あとでしらべてみますと、テープ・レコーダーから廊下の入り口のドアの内がわと、鎧の前一メートルほどの床の上に、電線が引いてあって、だれかがそれをふめば、テープ・レコーダーのテープが回転するという、たくみなしかけがほどこしてあることがわかりました。かくして、怪人二十面相は、またしても完全に凱歌を奏しました。たとえこの事件に、最初から関係していなかったとはいえ、明智は、ふたたび二十面相のために、おくれをとったのです。

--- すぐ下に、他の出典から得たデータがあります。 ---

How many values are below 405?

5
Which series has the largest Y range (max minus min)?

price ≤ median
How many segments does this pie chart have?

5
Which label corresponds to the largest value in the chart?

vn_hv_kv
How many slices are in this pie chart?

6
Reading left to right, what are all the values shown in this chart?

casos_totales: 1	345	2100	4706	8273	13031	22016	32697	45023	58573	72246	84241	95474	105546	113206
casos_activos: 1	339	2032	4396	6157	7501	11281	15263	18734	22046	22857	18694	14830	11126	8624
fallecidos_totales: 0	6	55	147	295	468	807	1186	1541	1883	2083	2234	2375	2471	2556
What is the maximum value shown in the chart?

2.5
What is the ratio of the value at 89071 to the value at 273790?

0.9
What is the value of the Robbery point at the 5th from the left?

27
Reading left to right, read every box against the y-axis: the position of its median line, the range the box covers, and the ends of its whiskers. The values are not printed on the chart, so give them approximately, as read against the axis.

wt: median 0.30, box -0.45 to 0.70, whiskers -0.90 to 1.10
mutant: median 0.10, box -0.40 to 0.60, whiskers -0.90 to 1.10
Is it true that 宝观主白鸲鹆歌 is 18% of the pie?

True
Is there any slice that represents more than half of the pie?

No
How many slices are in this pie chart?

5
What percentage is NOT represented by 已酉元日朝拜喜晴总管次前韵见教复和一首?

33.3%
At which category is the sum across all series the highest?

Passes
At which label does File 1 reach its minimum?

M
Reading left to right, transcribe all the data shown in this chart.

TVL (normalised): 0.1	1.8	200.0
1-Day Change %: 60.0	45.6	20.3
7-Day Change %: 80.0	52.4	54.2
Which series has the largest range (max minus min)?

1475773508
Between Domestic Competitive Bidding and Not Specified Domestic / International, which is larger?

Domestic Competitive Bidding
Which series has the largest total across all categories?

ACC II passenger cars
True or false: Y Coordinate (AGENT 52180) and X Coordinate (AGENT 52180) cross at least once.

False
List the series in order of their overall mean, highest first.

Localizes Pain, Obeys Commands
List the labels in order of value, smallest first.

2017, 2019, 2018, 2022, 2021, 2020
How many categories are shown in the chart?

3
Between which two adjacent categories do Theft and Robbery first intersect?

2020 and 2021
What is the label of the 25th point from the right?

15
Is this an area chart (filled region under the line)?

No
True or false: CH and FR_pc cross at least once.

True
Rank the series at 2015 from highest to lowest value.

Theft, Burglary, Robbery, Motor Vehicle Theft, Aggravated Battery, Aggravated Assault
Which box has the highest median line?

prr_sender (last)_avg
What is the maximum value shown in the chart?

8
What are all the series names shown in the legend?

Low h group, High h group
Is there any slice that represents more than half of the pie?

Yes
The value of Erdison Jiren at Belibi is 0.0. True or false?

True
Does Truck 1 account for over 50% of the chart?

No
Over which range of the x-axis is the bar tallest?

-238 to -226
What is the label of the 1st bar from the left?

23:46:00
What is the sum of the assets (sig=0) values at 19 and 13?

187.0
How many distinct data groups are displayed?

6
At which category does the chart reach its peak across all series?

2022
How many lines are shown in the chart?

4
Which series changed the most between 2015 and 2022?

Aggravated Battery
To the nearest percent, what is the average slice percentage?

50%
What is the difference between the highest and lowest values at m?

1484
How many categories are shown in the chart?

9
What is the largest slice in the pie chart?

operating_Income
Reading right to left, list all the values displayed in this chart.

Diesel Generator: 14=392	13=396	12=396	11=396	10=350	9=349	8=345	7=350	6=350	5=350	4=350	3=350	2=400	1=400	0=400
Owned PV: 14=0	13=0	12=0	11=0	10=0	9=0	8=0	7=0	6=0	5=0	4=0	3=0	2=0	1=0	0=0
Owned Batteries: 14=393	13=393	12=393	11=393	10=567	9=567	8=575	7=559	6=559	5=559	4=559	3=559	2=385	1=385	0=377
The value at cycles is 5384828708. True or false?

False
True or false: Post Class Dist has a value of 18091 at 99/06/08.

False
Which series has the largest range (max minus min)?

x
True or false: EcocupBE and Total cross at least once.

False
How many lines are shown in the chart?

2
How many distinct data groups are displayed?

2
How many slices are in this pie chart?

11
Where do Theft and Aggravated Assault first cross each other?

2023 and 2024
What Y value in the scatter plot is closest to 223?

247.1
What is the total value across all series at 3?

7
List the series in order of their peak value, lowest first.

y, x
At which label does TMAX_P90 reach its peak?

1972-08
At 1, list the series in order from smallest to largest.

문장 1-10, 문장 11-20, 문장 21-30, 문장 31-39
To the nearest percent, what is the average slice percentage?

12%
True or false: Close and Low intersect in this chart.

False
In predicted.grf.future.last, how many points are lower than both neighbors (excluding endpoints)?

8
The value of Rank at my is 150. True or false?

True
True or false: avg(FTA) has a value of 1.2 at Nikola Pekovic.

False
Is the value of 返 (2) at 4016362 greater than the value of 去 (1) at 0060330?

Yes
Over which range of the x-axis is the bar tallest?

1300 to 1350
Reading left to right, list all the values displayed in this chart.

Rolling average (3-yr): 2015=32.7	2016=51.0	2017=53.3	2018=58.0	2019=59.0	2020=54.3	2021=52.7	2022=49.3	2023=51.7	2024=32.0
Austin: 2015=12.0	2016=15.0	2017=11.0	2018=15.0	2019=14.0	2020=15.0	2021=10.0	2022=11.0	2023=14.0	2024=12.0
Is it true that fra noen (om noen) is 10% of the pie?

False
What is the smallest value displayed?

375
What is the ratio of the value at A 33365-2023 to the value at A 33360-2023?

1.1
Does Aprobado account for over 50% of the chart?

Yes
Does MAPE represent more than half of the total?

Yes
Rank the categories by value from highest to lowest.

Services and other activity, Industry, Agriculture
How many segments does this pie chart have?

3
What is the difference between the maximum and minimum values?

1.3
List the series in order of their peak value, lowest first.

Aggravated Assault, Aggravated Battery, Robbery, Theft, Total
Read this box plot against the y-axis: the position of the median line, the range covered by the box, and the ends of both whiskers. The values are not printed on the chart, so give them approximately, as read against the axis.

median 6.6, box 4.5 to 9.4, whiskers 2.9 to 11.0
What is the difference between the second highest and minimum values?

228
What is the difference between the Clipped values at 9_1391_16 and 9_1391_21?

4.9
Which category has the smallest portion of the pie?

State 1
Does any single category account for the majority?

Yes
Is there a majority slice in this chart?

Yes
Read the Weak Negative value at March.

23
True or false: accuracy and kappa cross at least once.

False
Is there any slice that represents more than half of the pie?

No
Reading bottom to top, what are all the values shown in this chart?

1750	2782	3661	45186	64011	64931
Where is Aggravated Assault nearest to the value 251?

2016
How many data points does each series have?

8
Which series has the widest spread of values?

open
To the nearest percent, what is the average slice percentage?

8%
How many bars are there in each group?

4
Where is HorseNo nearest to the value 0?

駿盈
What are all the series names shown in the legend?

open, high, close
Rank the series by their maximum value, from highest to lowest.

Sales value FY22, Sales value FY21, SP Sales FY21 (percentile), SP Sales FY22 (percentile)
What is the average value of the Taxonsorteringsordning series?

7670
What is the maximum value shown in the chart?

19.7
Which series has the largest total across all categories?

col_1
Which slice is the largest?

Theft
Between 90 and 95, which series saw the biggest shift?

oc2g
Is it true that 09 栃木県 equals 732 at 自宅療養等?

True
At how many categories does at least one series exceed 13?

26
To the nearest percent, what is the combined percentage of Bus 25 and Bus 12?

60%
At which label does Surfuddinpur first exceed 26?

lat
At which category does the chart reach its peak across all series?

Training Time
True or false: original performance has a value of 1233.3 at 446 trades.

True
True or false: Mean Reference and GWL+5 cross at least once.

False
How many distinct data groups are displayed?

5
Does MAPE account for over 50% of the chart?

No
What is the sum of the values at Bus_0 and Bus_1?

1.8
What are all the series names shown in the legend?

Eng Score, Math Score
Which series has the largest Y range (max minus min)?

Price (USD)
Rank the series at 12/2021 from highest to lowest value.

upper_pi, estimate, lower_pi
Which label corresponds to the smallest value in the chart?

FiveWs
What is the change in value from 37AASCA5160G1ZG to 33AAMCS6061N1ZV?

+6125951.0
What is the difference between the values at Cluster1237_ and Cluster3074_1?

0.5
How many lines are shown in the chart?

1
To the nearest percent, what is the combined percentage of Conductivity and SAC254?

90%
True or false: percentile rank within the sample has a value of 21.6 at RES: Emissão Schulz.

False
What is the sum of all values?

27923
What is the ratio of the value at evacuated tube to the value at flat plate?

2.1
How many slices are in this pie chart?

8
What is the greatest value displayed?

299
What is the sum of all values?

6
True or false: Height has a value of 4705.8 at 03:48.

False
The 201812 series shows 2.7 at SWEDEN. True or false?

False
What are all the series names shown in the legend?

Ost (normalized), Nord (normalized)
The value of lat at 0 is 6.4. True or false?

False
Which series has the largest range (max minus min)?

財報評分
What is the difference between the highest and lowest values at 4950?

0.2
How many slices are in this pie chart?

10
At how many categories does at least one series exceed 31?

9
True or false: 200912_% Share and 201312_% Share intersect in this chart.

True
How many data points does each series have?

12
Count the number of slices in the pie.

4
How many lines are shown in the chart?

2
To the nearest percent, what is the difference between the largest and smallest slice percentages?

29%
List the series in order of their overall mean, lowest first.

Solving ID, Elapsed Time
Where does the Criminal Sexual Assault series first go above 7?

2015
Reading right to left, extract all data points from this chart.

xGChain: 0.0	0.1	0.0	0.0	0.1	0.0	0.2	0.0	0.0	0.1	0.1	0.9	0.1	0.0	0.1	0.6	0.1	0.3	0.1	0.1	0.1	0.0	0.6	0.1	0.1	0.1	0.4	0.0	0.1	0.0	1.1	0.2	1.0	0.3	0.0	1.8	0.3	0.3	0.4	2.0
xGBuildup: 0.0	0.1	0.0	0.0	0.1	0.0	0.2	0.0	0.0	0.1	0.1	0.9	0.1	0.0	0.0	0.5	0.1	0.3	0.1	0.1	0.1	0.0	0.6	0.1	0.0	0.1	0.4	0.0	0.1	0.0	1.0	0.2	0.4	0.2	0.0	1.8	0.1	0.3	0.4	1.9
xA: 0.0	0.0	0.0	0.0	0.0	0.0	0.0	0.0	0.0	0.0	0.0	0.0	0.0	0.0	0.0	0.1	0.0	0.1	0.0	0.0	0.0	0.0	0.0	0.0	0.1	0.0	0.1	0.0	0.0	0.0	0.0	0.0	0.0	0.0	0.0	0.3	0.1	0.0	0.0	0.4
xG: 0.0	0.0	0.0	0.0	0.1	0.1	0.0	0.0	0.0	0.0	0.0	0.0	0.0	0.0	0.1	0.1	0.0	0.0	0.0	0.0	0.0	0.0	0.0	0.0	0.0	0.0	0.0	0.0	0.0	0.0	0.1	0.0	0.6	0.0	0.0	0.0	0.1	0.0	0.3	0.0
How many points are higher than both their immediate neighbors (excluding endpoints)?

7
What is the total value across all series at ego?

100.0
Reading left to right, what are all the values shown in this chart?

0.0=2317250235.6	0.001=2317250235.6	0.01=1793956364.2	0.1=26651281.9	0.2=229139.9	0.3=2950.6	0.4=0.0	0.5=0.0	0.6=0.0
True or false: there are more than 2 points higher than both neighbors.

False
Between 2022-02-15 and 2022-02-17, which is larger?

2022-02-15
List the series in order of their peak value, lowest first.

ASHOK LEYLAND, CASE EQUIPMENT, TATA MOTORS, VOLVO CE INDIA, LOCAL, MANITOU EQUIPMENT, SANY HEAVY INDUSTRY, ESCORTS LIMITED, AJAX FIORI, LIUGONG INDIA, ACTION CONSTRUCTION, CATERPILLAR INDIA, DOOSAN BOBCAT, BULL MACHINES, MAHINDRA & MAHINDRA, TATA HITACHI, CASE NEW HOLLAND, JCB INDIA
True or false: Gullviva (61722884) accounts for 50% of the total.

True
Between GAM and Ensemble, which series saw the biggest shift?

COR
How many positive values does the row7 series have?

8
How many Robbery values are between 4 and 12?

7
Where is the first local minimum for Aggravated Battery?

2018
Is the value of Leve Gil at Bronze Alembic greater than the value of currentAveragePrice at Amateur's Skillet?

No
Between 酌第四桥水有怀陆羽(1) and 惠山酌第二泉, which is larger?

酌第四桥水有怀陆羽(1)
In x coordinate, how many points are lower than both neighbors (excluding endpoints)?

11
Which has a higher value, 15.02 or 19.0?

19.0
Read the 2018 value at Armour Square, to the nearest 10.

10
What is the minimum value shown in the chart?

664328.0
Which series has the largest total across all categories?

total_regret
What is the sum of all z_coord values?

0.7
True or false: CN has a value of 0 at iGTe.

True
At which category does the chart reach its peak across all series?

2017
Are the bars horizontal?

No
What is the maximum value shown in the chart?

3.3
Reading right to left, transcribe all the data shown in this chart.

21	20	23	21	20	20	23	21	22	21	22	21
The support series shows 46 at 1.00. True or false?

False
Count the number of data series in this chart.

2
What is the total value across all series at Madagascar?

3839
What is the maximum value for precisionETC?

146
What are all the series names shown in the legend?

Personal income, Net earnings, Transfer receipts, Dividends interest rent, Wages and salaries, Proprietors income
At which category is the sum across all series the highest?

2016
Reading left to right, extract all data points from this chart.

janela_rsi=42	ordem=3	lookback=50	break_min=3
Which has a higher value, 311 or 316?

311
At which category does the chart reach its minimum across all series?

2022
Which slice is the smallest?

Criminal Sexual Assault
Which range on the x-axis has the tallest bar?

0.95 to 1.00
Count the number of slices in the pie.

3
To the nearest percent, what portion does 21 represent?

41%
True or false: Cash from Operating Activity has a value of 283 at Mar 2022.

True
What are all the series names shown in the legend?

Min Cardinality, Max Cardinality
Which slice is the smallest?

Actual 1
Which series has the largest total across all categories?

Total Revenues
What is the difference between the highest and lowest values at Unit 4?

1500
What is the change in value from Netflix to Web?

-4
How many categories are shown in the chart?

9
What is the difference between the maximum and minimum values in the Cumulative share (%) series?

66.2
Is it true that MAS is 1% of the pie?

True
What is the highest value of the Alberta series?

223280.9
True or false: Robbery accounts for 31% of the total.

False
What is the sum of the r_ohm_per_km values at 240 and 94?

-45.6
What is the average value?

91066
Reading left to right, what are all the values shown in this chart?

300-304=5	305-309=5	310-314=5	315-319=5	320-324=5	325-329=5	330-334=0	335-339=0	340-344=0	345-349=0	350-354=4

「小林君、信雄君も、よくおぼえておいてくれたまえ。ぼくはかならずあいつをとらえてみせる。この手であいつの首っ玉をおさえつけてみせる。こんなにばかにされては、もうがまんができないのだ。今から一ヵ月以内に、いいかね、一ヵ月以内だよ。ぼくはきっときっと、二十面相を刑務所に送ってみせるよ。」どんな大敵に出あっても、いつもニコニコ笑っている名探偵も、このときばかりは、目を怒らせ、歯を食いしばって、怪人二十面相へふくしゅうをちかうのでした。
しかし、二十面相のほうでも、少年探偵団員へのふくしゅうを、まだまだつづけると宣言しています。
いや、そればかりか、明智探偵までも、同じように、おそろしいめにあわせてやると、今もテープ・レコーダーがしゃべったばかりです。ああ、日本一の名探偵と希代の怪盗とのたたかいは、いよいよ、その絶頂にたっしようとしています。明智勝つか、二十面相勝つか。その決戦の日こそ待ちどおしいではありませんか。